Available to watch on Youtube w/ English subs split into four videos: Part 1, Part 2, Part 3, Part 4.


The Ballad of Tara (Bahram Beyzai, 1979)

Right on the eve of the Revolution, Bahram Beyzai made one of the many gems of his film career. One of the most erudite of Iranian film directors, Beyzai began as writer and director for the theatre, and has spent the last decade teaching Persian culture and mythology in the United States. Like Amir Naderi, he moved into an American-based exile after the Revolution, but perhaps more than any filmmaker Beyzai’s work is deeply rooted in Iran’s cultural memory, its myths, its poetry, its folk tales.
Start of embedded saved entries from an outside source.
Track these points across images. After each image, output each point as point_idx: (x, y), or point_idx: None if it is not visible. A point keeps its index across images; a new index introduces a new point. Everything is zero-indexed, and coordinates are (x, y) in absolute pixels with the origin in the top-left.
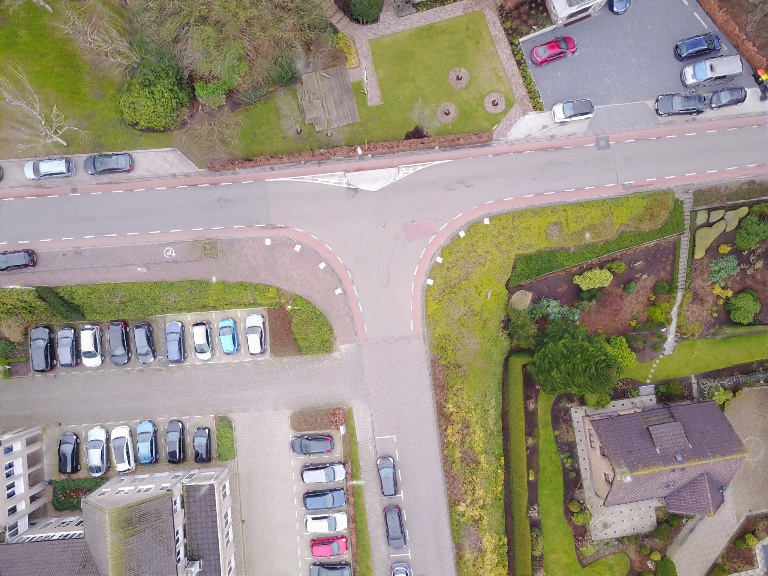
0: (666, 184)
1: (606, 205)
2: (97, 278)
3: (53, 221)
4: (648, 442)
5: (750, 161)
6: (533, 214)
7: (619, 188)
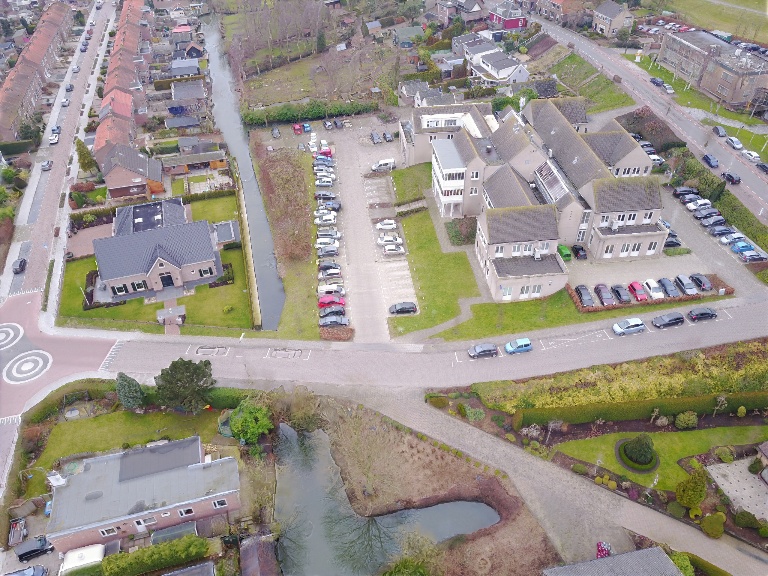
0: None
1: None
2: (742, 201)
3: (760, 188)
4: None
5: None
6: None
7: None
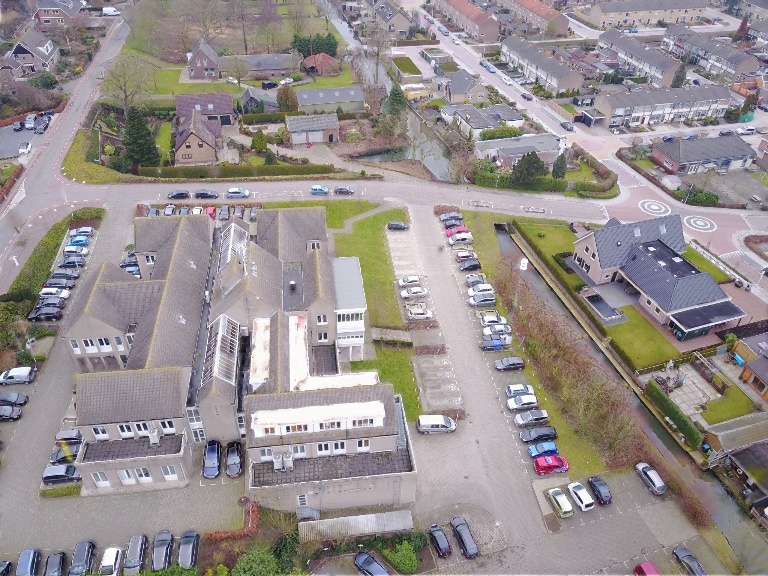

The Ballad of Tara is a magic realist allegory centred on a young widow, Tara, who finds an ancient sword in her dead grandfather’s belongings. Useless as it is to her, she trades it with another fellow villager — but he brings it back the next day, terrified of this mystical sword with hidden powers. For as Tara will soon find out, it is a sword that belonged to an ancient Persian warrior whose ghost returns to the present and insists on remaining near his trusty weapon. Some of the imagery is unforgettable: a whole army emerging out of the sea, trees bleeding like martyrs, and the proudly defiant figure of Susan Taslimi as Tara torn between her life in the present and this visitor from another world with whom she gradually falls in love. The theme of the handing down of Iran’s past, is once again not without political implications, especially if one remembers how the Shah attempted to co-opt the legacy of Ancient Persia as his own in order to glorify himself. But here Beyzai renders the spirit of Iran as something that survives beyond any of the oppressive but temporary regimes Iran has faced.